Write out the line that contains "right eye: (70, 194)", then every following line to the end of the records below, with no other lines and no changes.
"""
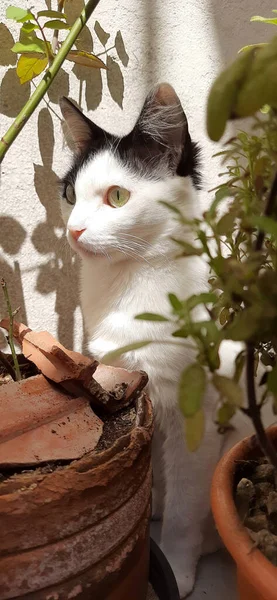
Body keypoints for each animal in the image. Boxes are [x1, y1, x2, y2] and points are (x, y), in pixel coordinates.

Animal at [59, 85, 262, 600]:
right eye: (70, 194)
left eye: (117, 196)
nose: (73, 230)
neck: (128, 282)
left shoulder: (196, 412)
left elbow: (188, 503)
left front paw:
"""
▶ **Result**:
right eye: (70, 194)
left eye: (117, 196)
nose: (73, 230)
neck: (128, 282)
left shoulder: (196, 412)
left elbow: (188, 503)
left front paw:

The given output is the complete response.